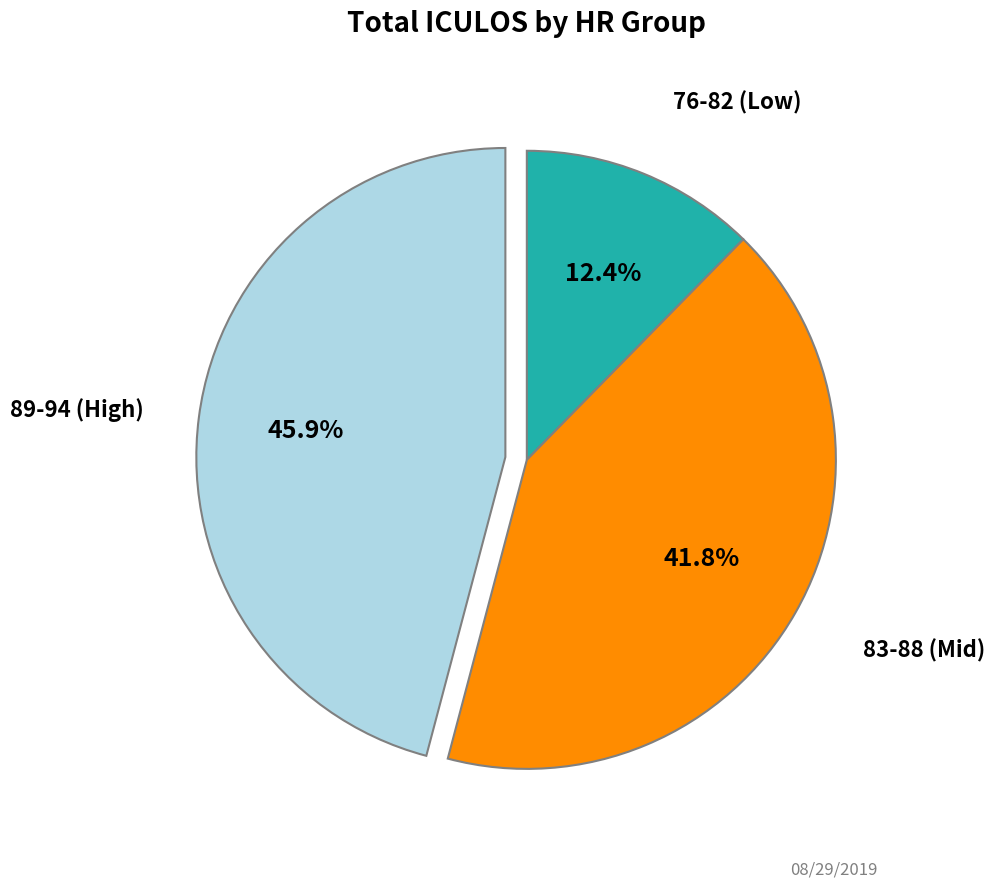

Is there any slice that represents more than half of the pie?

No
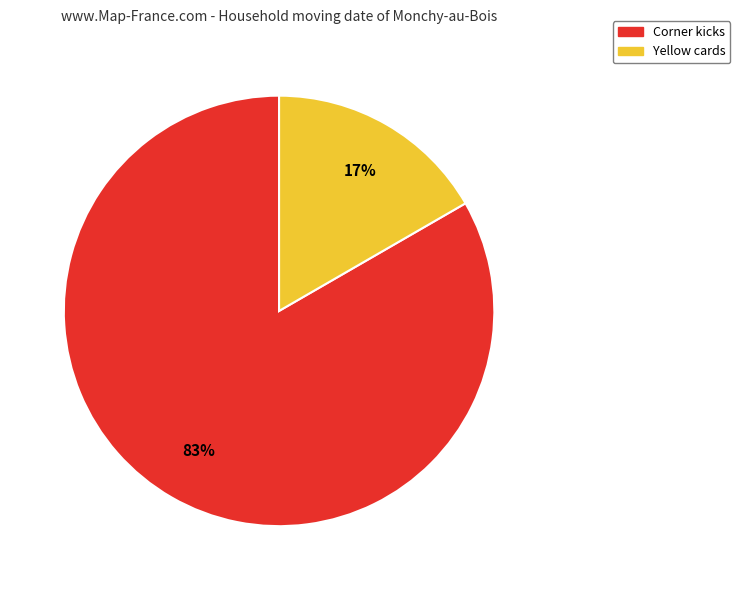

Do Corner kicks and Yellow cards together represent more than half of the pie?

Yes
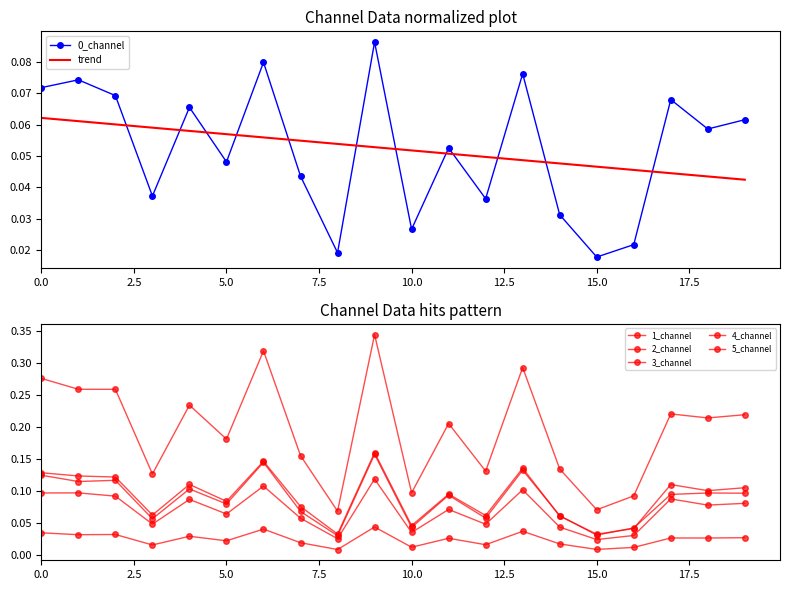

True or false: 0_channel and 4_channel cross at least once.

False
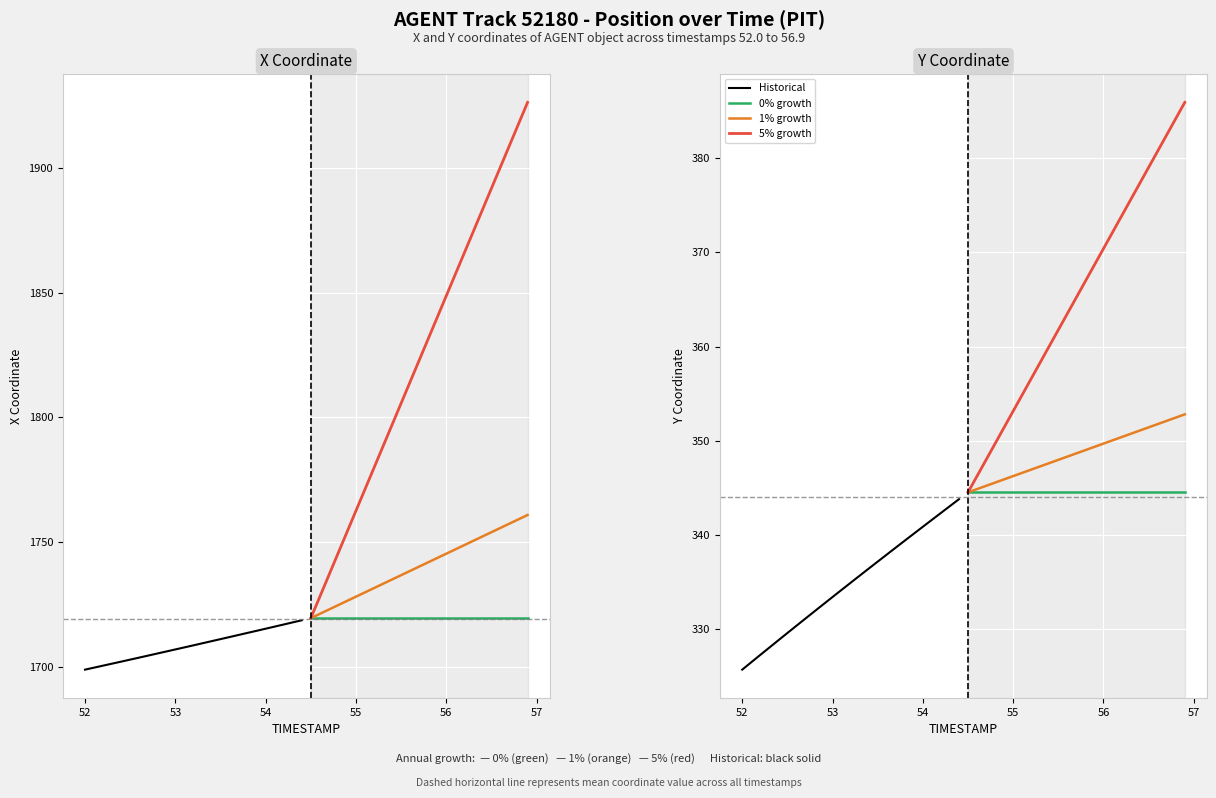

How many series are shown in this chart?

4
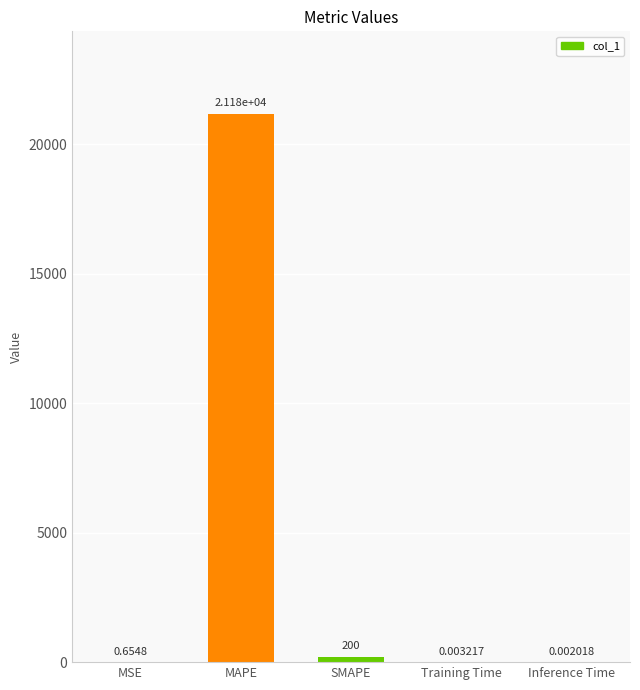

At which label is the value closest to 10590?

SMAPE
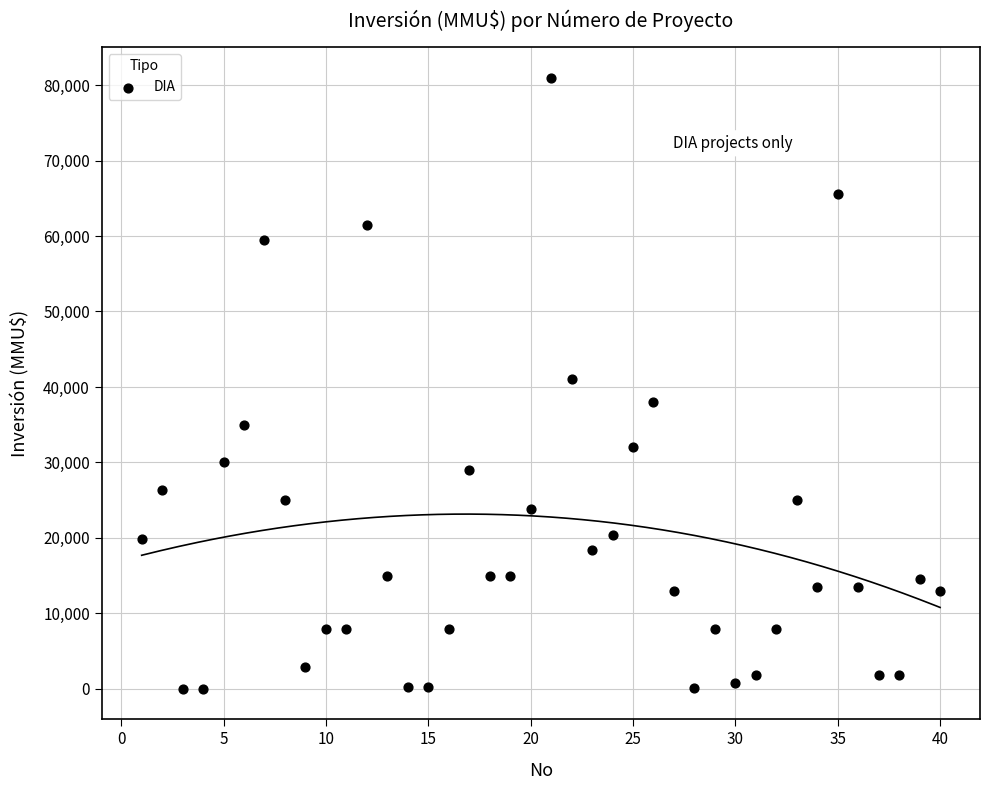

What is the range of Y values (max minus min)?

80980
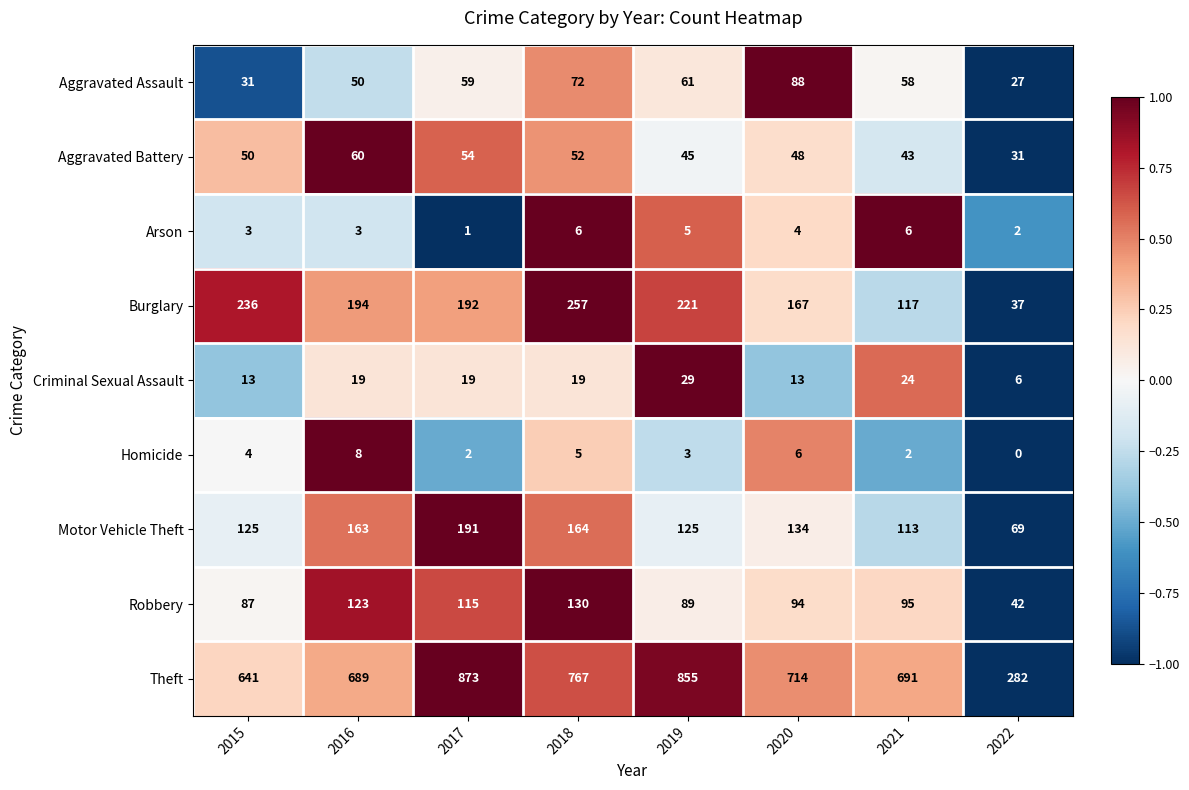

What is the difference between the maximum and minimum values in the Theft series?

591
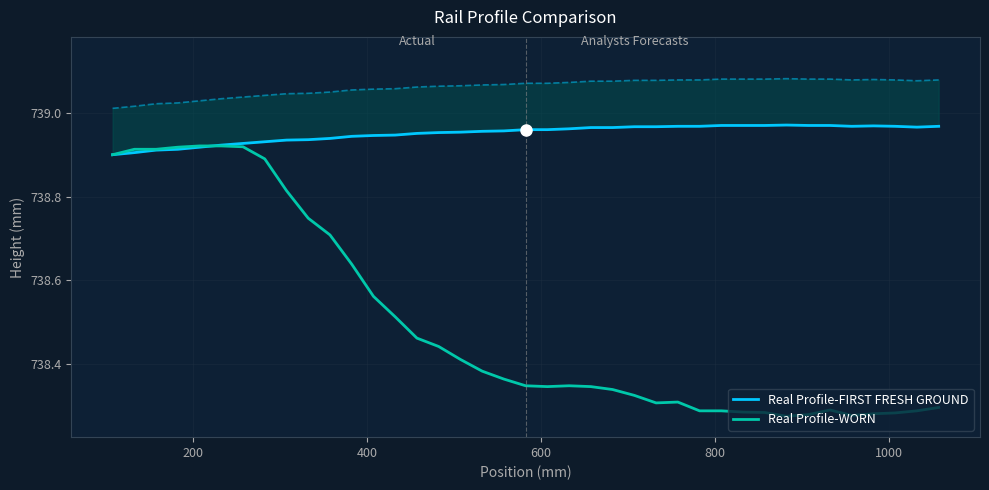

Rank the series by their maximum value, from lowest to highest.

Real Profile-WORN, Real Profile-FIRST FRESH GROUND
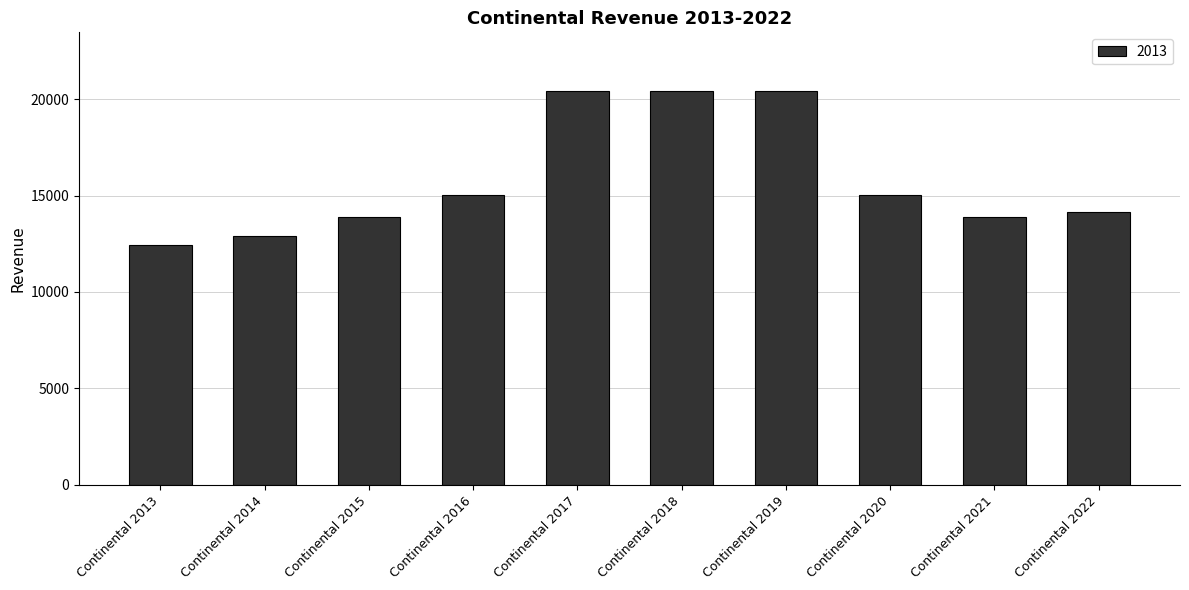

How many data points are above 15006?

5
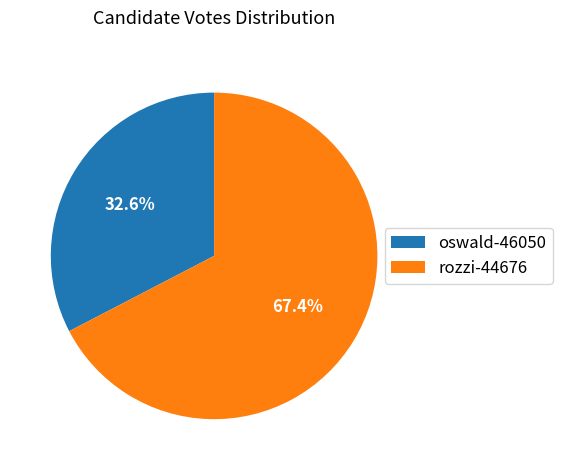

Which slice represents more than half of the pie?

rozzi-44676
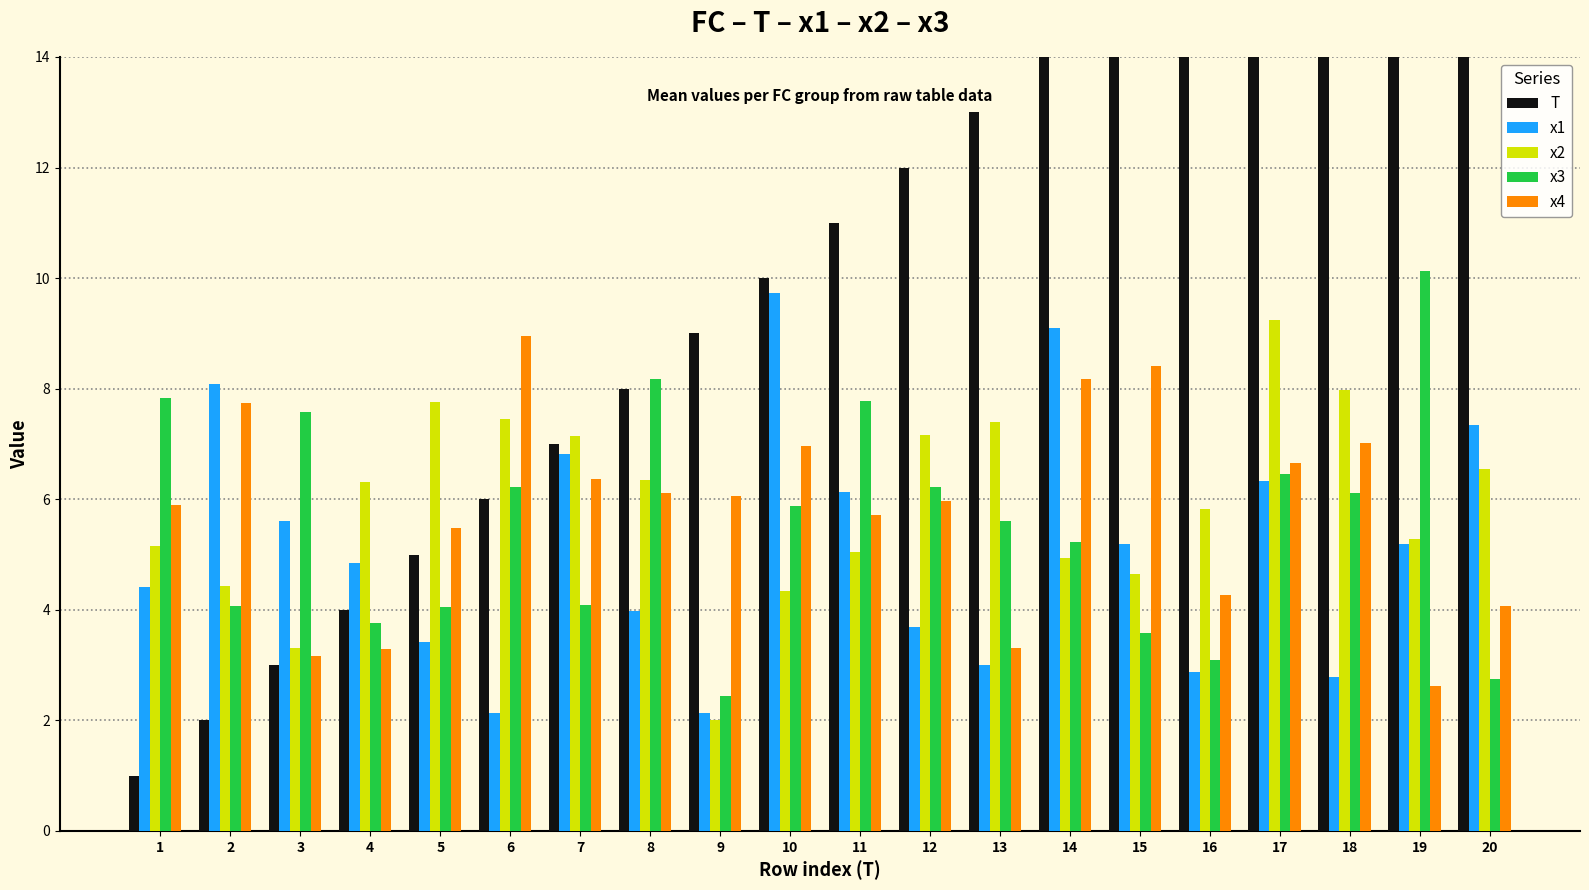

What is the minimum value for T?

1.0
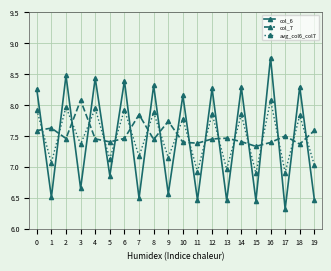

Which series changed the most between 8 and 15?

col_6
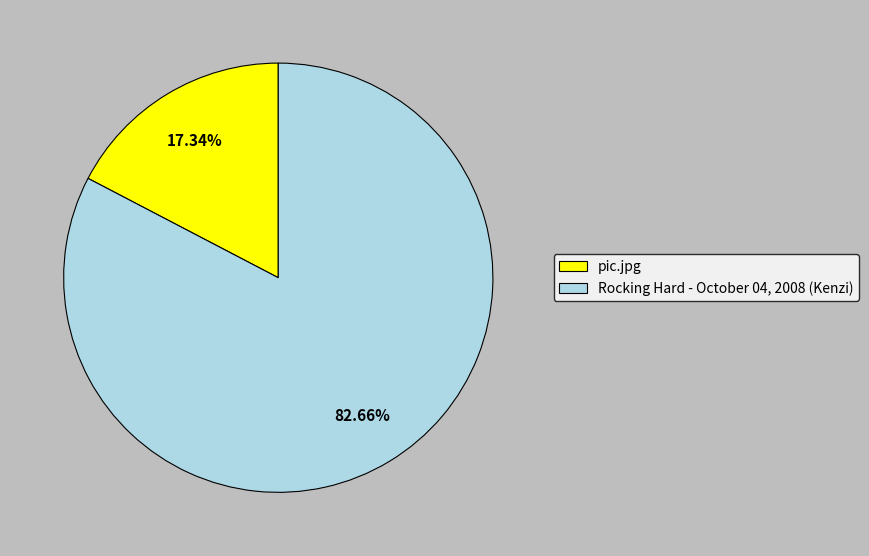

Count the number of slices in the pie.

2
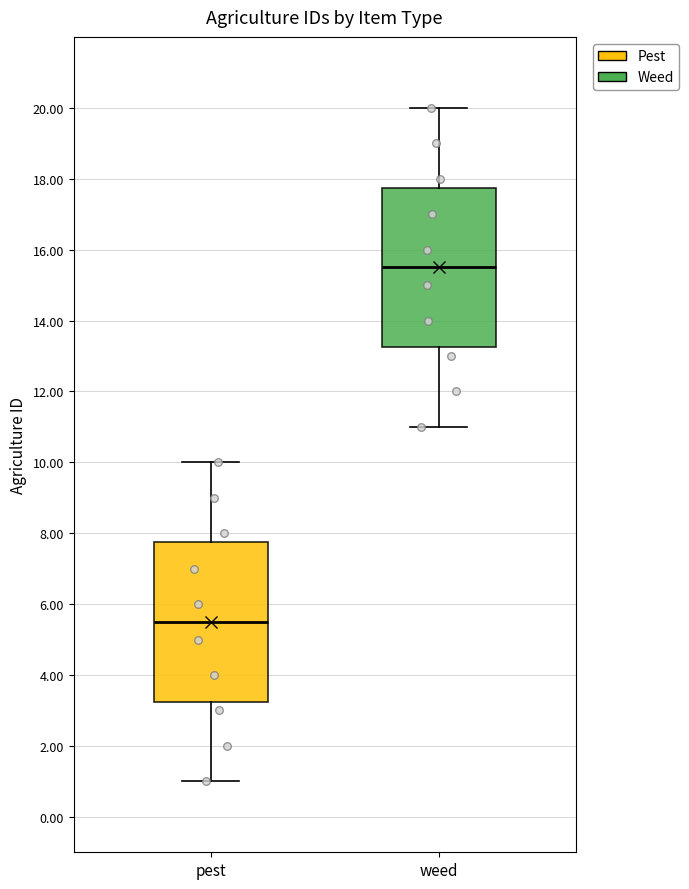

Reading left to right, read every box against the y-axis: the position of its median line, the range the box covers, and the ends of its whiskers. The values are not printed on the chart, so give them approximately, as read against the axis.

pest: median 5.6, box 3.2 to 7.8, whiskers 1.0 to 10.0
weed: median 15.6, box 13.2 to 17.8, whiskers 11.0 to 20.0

* Task goal
Can you give the material above as a numbered list, dropping the blank lines and leaving the pictures out?

* Solution to this task
1. Is there any slice that represents more than half of the pie?
2. No
3. Do Corner kicks and Yellow cards together represent more than half of the pie?
4. Yes
5. True or false: 0_channel and 4_channel cross at least once.
6. False
7. How many series are shown in this chart?
8. 4
9. At which label is the value closest to 10590?
10. SMAPE
11. What is the range of Y values (max minus min)?
12. 80980
13. What is the difference between the maximum and minimum values in the Theft series?
14. 591
15. Rank the series by their maximum value, from lowest to highest.
16. Real Profile-WORN, Real Profile-FIRST FRESH GROUND
17. How many data points are above 15006?
18. 5
19. Which slice represents more than half of the pie?
20. rozzi-44676
21. What is the minimum value for T?
22. 1.0
23. Which series changed the most between 8 and 15?
24. col_6
25. Count the number of slices in the pie.
26. 2
27. Reading left to right, read every box against the y-axis: the position of its median line, the range the box covers, and the ends of its whiskers. The values are not printed on the chart, so give them approximately, as read against the axis.
28. pest: median 5.6, box 3.2 to 7.8, whiskers 1.0 to 10.0
29. weed: median 15.6, box 13.2 to 17.8, whiskers 11.0 to 20.0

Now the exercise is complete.